YOUR TASK – Copy, from the material below, each line that contains the word "Aimee".

═══ PROVIDED INFORMATION ═══

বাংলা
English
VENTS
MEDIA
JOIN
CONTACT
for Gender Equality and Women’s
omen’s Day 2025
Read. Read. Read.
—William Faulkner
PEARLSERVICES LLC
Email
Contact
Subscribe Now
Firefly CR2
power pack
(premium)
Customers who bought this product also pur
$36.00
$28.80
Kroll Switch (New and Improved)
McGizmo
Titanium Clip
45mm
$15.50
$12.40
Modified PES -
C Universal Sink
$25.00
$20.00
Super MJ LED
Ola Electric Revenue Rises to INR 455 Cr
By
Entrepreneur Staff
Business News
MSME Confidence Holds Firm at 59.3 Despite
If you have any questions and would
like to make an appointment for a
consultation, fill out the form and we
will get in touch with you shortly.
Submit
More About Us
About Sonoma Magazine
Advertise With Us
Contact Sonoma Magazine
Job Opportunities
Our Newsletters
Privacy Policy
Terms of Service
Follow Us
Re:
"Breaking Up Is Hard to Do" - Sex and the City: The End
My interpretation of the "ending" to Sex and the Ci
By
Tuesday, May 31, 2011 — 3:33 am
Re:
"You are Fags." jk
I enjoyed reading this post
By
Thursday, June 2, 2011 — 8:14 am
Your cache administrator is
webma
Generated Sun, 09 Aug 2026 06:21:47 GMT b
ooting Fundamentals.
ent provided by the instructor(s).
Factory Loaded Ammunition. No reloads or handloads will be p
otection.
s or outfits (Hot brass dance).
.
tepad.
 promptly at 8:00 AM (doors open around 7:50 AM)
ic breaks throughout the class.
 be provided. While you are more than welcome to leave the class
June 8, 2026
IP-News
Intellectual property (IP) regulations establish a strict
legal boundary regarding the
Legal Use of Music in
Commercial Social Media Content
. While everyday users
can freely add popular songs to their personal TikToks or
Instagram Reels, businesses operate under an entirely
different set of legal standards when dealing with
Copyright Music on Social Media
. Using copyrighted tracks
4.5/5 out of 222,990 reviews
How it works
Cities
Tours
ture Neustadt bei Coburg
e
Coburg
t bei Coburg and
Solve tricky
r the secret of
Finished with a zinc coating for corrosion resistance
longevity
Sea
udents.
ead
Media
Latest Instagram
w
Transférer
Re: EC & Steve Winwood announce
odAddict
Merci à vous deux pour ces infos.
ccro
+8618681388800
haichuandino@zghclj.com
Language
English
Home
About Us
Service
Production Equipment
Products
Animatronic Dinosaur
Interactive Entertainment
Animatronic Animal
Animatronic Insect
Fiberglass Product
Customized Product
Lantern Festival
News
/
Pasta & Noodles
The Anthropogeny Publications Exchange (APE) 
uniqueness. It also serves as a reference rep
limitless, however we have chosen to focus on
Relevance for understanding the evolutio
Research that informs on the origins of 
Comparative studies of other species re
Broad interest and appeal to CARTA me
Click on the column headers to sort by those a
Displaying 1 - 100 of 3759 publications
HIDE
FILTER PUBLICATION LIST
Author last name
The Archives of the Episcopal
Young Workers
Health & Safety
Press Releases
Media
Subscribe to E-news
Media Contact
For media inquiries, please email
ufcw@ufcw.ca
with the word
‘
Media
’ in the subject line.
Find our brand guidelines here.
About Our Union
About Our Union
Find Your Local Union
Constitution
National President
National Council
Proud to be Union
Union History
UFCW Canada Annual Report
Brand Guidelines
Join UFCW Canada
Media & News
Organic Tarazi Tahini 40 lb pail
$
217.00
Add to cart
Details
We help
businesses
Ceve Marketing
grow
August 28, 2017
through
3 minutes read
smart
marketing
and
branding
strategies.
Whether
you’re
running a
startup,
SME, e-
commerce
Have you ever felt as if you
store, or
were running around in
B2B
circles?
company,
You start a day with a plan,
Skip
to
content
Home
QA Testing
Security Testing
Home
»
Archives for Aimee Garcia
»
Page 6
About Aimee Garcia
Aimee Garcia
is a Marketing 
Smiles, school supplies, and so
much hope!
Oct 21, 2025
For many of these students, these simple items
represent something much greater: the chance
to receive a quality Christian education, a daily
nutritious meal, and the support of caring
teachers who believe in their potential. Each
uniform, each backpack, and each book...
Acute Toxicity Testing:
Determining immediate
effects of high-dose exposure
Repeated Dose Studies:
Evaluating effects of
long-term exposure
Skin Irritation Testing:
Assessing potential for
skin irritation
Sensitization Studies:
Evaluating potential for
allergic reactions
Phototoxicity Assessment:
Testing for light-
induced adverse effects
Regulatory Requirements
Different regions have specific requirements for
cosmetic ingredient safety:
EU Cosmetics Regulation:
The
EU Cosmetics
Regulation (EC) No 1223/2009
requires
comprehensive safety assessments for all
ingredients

═══

FINISHED TASK –
Archives for Aimee Garcia
About Aimee Garcia
Aimee Garcia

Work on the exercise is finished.